◆ **Task material**
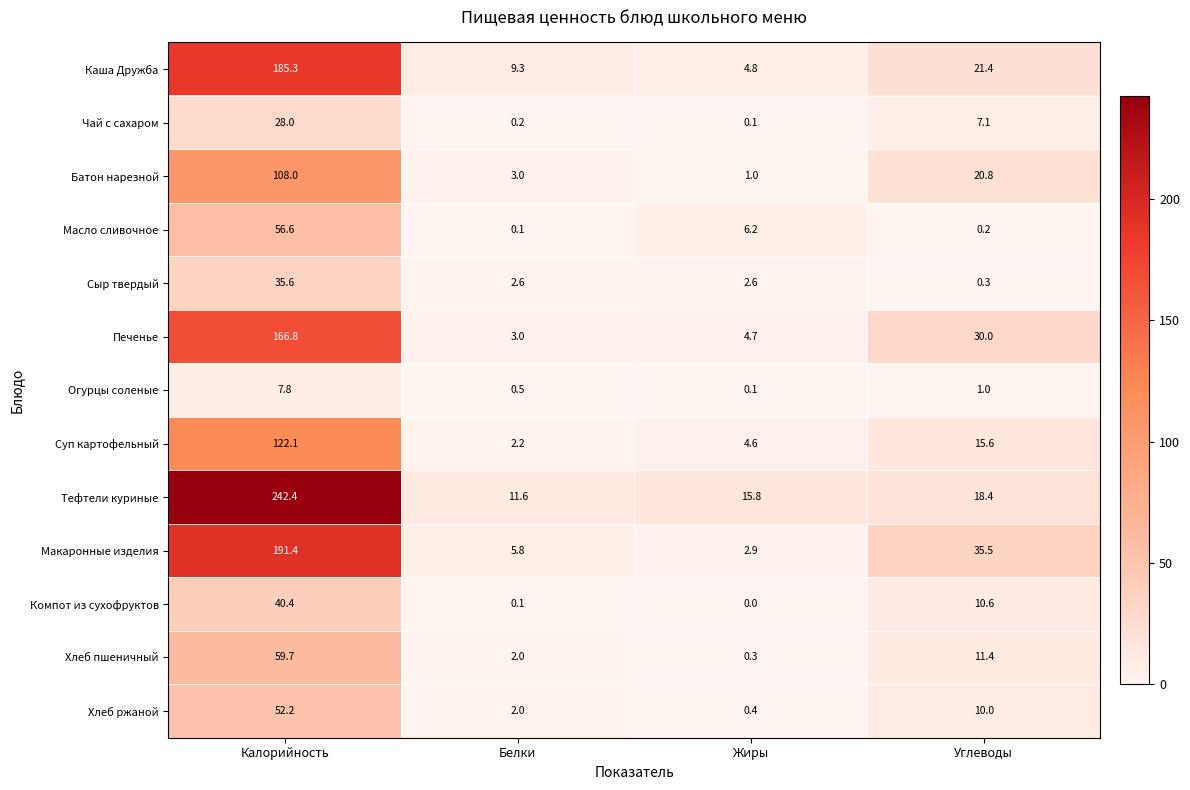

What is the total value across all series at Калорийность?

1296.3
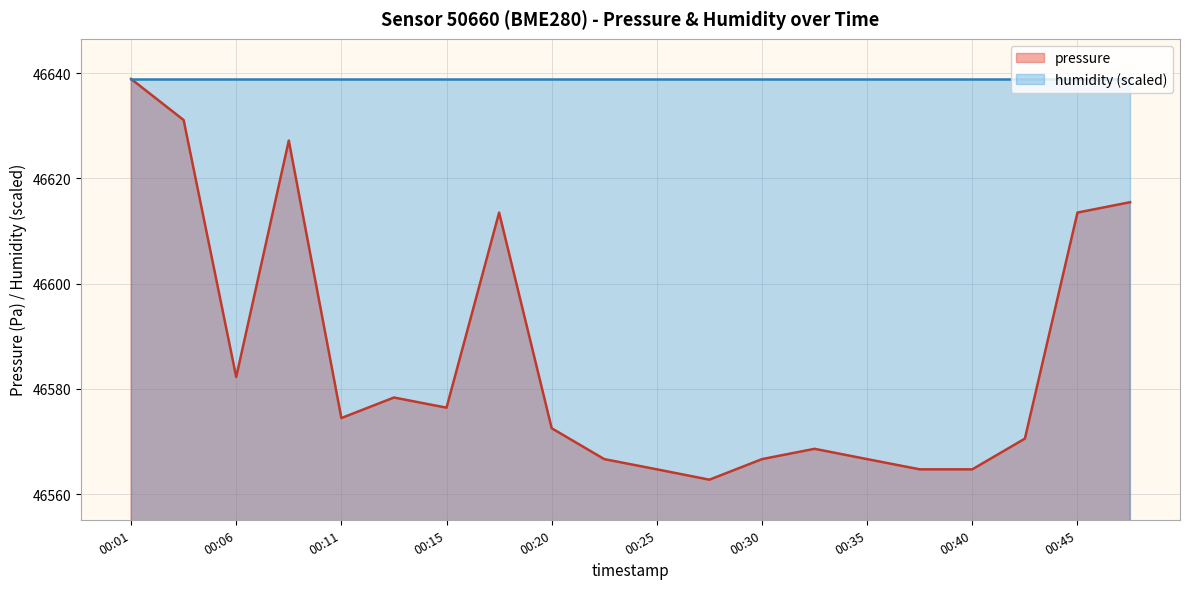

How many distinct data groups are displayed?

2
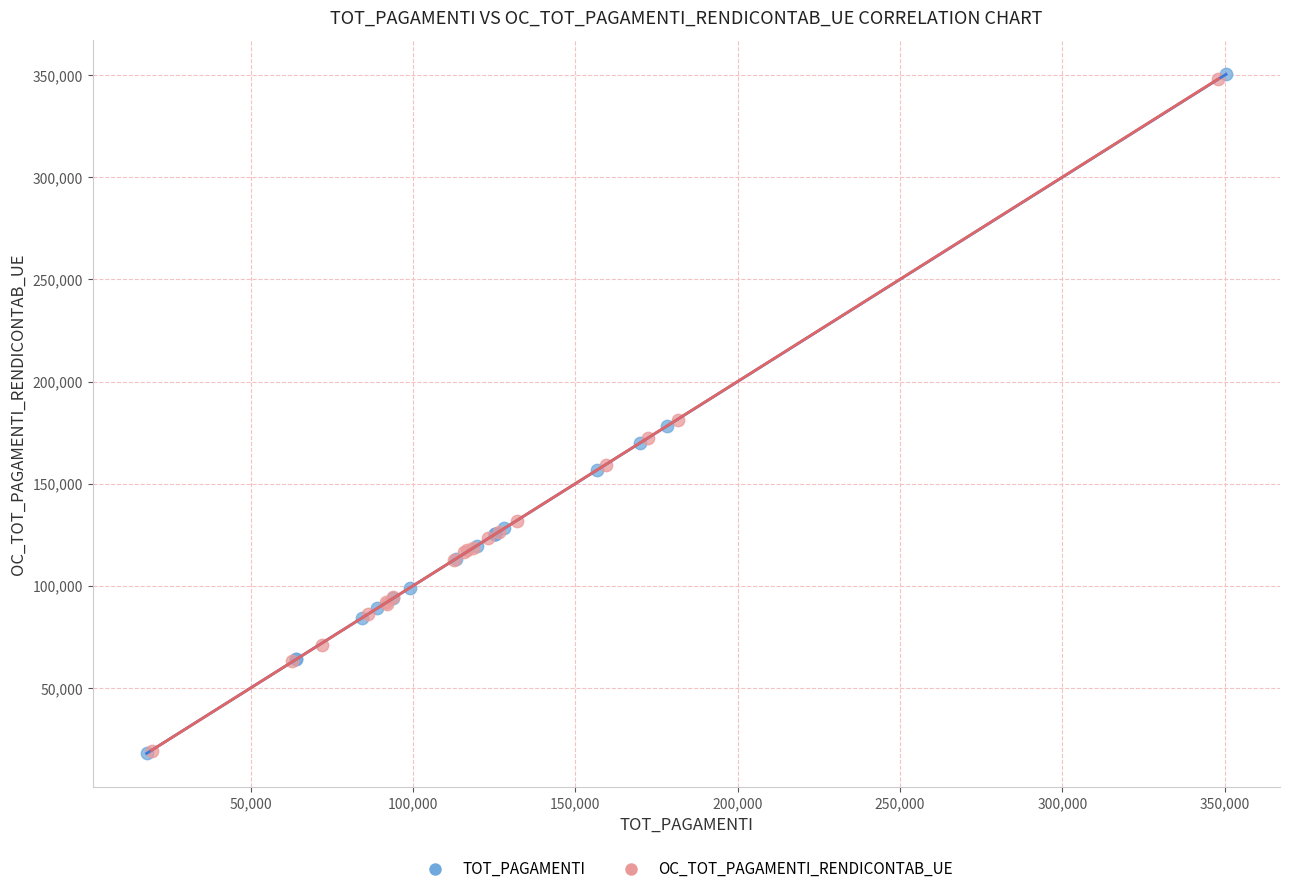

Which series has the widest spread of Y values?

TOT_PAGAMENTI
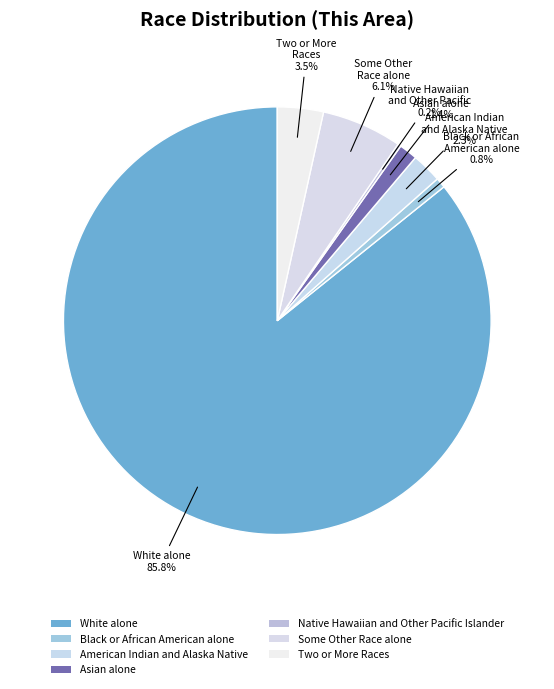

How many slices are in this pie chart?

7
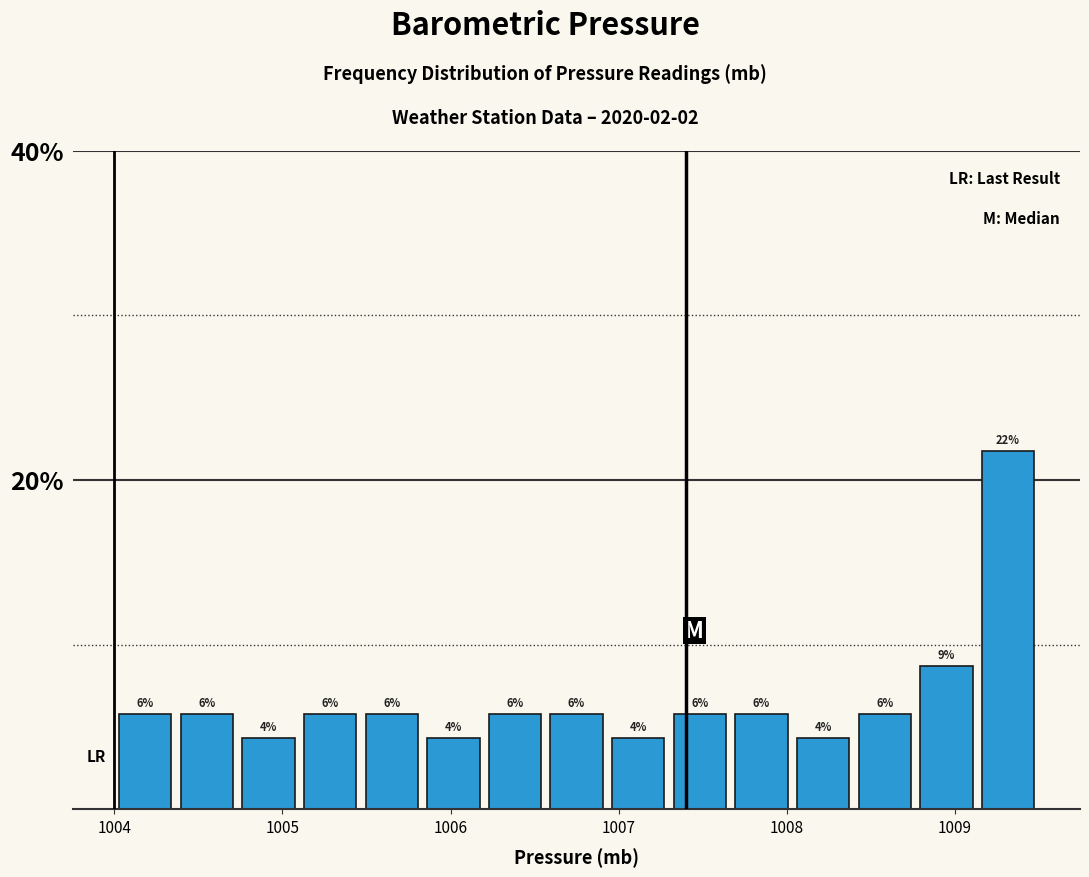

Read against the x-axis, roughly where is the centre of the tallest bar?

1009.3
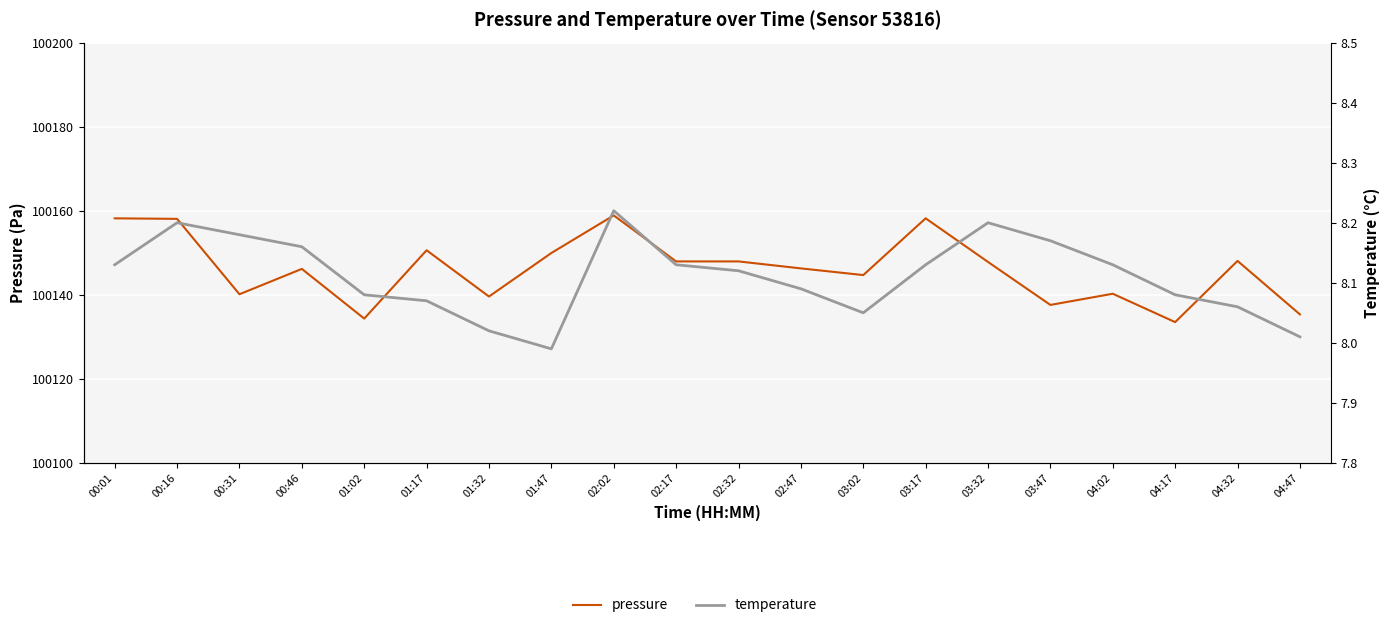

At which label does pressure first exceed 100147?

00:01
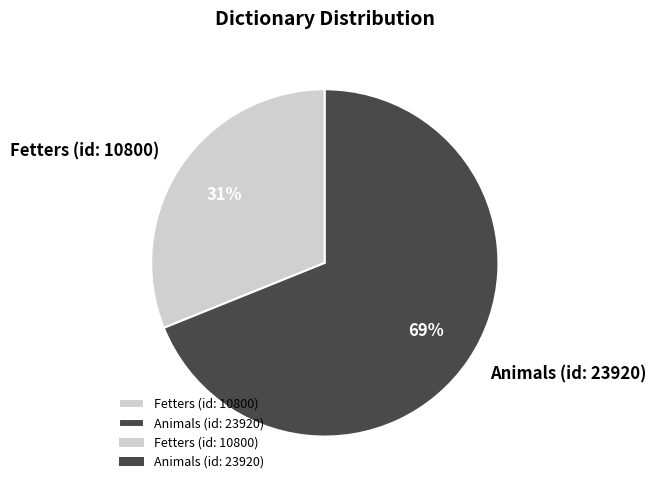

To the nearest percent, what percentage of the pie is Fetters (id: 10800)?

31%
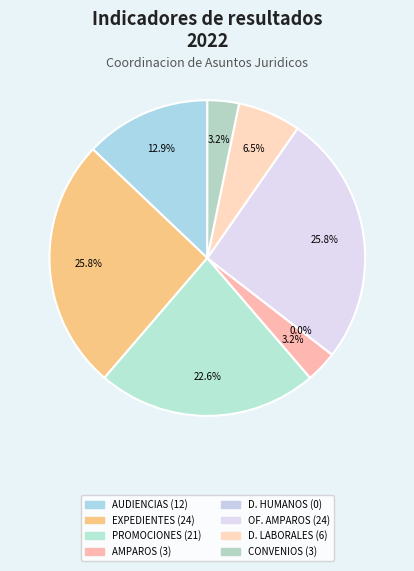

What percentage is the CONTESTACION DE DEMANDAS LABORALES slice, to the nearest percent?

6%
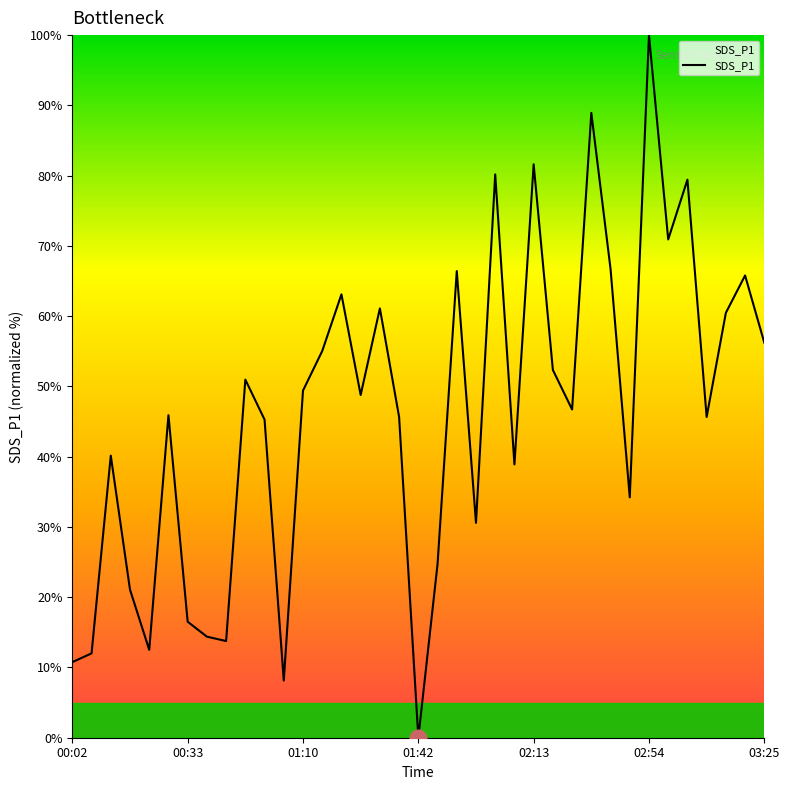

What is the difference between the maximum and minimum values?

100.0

◆ **Instructions for the task**
Copy the records above word for word, omitting the pictures.

◆ **Solved problem**
What is the total value across all series at Калорийность?

1296.3

How many distinct data groups are displayed?

2

Which series has the widest spread of Y values?

TOT_PAGAMENTI

How many slices are in this pie chart?

7

Read against the x-axis, roughly where is the centre of the tallest bar?

1009.3

At which label does pressure first exceed 100147?

00:01

To the nearest percent, what percentage of the pie is Fetters (id: 10800)?

31%

What percentage is the CONTESTACION DE DEMANDAS LABORALES slice, to the nearest percent?

6%

What is the difference between the maximum and minimum values?

100.0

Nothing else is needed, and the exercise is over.